Matahari mulai masuk pada peraduan. Rona merah menguar di langit. Awan yang bergerombol terbuka seakan memberi jalan kepada sang mega menunjukkan dirinya.
Angin semilir menerbangkan pucuk rambut Kamboja yang menjuntai di garis rahangnya. Rambut itu sudah lebih panjang beberapa senti sejak di potong dengan seenaknya sebatas telinga.
Memilih duduk bersimpuh di depan sebuah gundukan tanah yang kering. Sudah beberapa hari ini hujan tak menuruni bumi. Itu sebabnya gundukan itu menjadi sedikit kering. Kamboja menyiram air yang ada di kendi yang selalu di simpan di dekat batu nisan. Lalu menaburkan bunga memenuhi gundukan tanah itu. Beruntungnya sebagian pinggirnya sudah di lapisi semen juga keramik agar jika hujan deras gundukan itu tak terkikis.

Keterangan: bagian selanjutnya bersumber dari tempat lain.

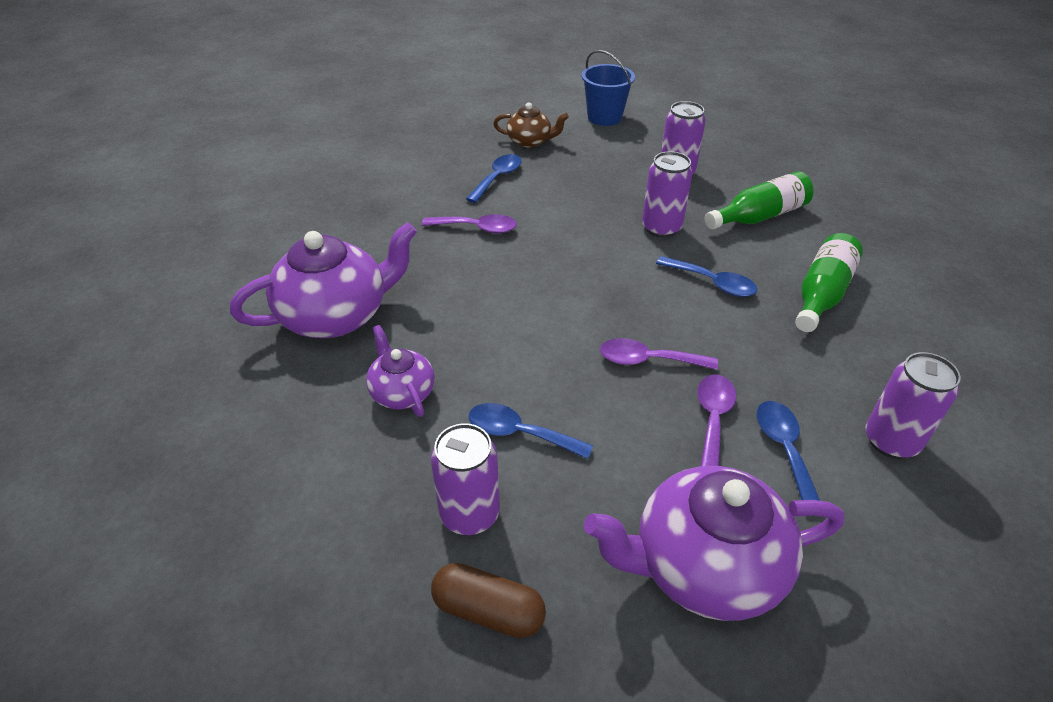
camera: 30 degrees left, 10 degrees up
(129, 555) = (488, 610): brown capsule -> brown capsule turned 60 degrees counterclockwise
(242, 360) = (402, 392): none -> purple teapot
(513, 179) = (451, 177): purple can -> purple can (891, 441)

Sorot matanya sendu. Ia masih terdiam melihat foto yang terpajang di antara ukiran nama dalam makam tersebut. Mengusapnya perlahan. Tiba-tiba bulir bening itu meluncur begitu saja dari kedua matanya.
"Mawar, aku rindu.."
Kamboja mulai terisak. Bersamaan dengan suasana yang mulai sepi di lingkungan makam itu. Hanya ada ia seorang yang berkunjung untuk sekedar membersihkan dan menaburkan bunga.
Lalu Kamboja beranjak ke makam sebelahnya. Menaburkan bunga lalu menyiram air yang ada dalam kendi tersebut. Ia berulang kali mengusap lembut ukiran nama yang tertera di batu nisan itu. Membuka bibirnya perlahan dan mengusap kasar bulir yang mengalir di kedua pipinya.
"Ibu... kamboja rindu.. kamboja rindu kalian.."
Kamboja menangis terisak. Ada rasa sesak yang menjalar di hatinya. Ia sangat merindukan sosok itu. Sosok yang selalu ada untuknya. Sosok yang selalu menyayanginya.
Tatapannya menyorot kosong ke depan. Ia mencoba mengingat-ingat memory bersama keluarganya.
"Ibu, ibu sayang kan sama kamboja?"
Sosok wanita paruh baya itu tersenyum lembut. Memeluk dan mencium puncak kepala putrinya. "Tentu.. ibu sayang boja.. juga mawar.."
"Jangan menangis lagi ya." Lanjutnya.
Kamboja tersenyum dalam isaknya ia memeluk sosok yang ia panggil ibu itu dengan erat.
Kamboja menarik nafas dalam guna menyingkirkan sesak di dadanya saat ia mengenang kenangan bersama ibunya. Tubuhnya tak beranjak .Bahkan dingin yang mulai menusuk sampai ke tulang tak membuatnya bergerak. Kamboja masih diam menerawang walau netranya terpaku pada nisan yang terukir nama itu.